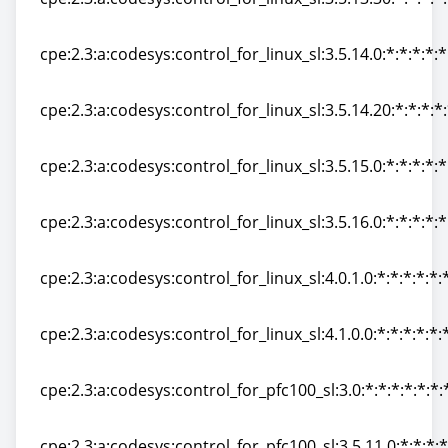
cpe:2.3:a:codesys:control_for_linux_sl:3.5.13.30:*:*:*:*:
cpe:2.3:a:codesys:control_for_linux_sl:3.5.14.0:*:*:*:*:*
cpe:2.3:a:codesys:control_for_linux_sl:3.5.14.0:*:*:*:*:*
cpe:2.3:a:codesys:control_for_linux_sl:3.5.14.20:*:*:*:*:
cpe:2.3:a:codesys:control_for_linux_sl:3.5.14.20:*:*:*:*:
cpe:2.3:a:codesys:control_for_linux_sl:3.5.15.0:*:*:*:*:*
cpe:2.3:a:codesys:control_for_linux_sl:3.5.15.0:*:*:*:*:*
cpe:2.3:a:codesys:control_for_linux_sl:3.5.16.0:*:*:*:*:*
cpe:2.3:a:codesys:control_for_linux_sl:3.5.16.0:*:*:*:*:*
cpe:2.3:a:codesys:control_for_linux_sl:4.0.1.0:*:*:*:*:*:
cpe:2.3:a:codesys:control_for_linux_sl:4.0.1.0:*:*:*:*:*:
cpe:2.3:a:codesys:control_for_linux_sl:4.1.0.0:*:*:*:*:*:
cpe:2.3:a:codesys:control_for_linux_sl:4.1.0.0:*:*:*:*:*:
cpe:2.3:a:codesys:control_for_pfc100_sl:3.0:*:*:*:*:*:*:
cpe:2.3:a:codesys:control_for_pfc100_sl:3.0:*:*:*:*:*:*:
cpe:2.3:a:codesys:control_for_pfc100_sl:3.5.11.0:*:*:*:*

### PROBLEM:
Quote the material exactly. Pictures stay out.

### TASK RESULT:
cpe:2.3:a:codesys:control_for_linux_sl:3.5.13.30:*:*:*:*:
cpe:2.3:a:codesys:control_for_linux_sl:3.5.14.0:*:*:*:*:*
cpe:2.3:a:codesys:control_for_linux_sl:3.5.14.0:*:*:*:*:*
cpe:2.3:a:codesys:control_for_linux_sl:3.5.14.20:*:*:*:*:
cpe:2.3:a:codesys:control_for_linux_sl:3.5.14.20:*:*:*:*:
cpe:2.3:a:codesys:control_for_linux_sl:3.5.15.0:*:*:*:*:*
cpe:2.3:a:codesys:control_for_linux_sl:3.5.15.0:*:*:*:*:*
cpe:2.3:a:codesys:control_for_linux_sl:3.5.16.0:*:*:*:*:*
cpe:2.3:a:codesys:control_for_linux_sl:3.5.16.0:*:*:*:*:*
cpe:2.3:a:codesys:control_for_linux_sl:4.0.1.0:*:*:*:*:*:
cpe:2.3:a:codesys:control_for_linux_sl:4.0.1.0:*:*:*:*:*:
cpe:2.3:a:codesys:control_for_linux_sl:4.1.0.0:*:*:*:*:*:
cpe:2.3:a:codesys:control_for_linux_sl:4.1.0.0:*:*:*:*:*:
cpe:2.3:a:codesys:control_for_pfc100_sl:3.0:*:*:*:*:*:*:
cpe:2.3:a:codesys:control_for_pfc100_sl:3.0:*:*:*:*:*:*:
cpe:2.3:a:codesys:control_for_pfc100_sl:3.5.11.0:*:*:*:*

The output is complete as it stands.